Staging Environment Data: Use a dedicated staging database that mirrors production complexity but contains only test data.

Tools That Make Real Data Testing Easier

Database Snapshots: Tools like pg_dump for PostgreSQL or mysqldump let you create sanitized copies of production data for testing.

API Mocking with Real Schemas: Tools like Prism or WireMock can validate real API schemas while still providing predictable responses.

Data Generation Libraries: Faker.js, Factory Bot, or Hypothesis can generate realistic test data that matches your production patterns.

Watch Out When Using Real Data

Some caution:

Privacy and Compliance Considerations

GDPR/CCPA Compliance: If using production data, ensure you have proper data processing agreements and user consent. Consider anonymization techniques that preserve data utility while protecting privacy.

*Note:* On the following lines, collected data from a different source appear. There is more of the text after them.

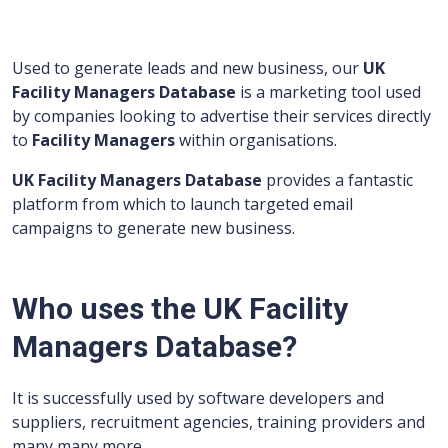
Used to generate leads and new business, our
UK
Facility Managers Database
is a marketing tool used
by companies looking to advertise their services directly
to
Facility Managers
within organisations.
UK Facility Managers Database
provides a fantastic
platform from which to launch targeted email
campaigns to generate new business.
Who uses the UK Facility
Managers Database?
It is successfully used by software developers and
suppliers, recruitment agencies, training providers and
many many more.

Data Retention Policies: Real data tests should follow the same retention policies as your production data. Don't accidentally create compliance violations by storing test data longer than allowed.

Access Controls: Limit who can run real-data tests and ensure proper audit trails. Use service accounts with minimal necessary permissions.

When NOT to Use Real Data

Real data testing isn't always the answer:

Early Development: When APIs are still changing rapidly, mocks are more flexible and won't break when endpoints change.

Flaky Infrastructure: If your staging environment is unreliable, real data tests will create false negatives that erode team confidence.

Regulated Industries: Financial services, healthcare, and other regulated sectors may have restrictions that make real data testing impractical.

Performance Testing: For load testing, you often need predictable data volumes and patterns that real data can't provide.

Getting Team Buy-In

Start Small: Introduce one real-data test for your most critical user journey. Show the team what it catches that mocks don't.

Measure Impact: Track how many production bugs real-data tests catch vs. mock tests. Use this data to justify the additional complexity.

Address Concerns: Common pushback includes "it's too slow" or "it's too flaky." Show how you can run real-data tests separately and make them more reliable with proper setup.

Making Real Data Tests Maintainable

Idempotent Operations: Ensure your real-data tests can run multiple times without affecting each other. Clean up after yourself or use read-only operations.

Parallel Execution: Design tests so they don't interfere with each other. Use unique test data or separate test environments.

Monitoring and Alerts: Set up monitoring for your real-data tests. If they start failing due to infrastructure issues, you need to know immediately.

TL;DR

Mocked data is great for speed and reliability.
Real data is essential for catching real-world issues.
Combine both for a strong, balanced automation strategy.
Consider privacy, compliance, and team adoption when implementing.
Start small, measure impact, and scale gradually.

Even one real-data test can expose what 100 mocks can't. The key is knowing when and how to use each approach effectively.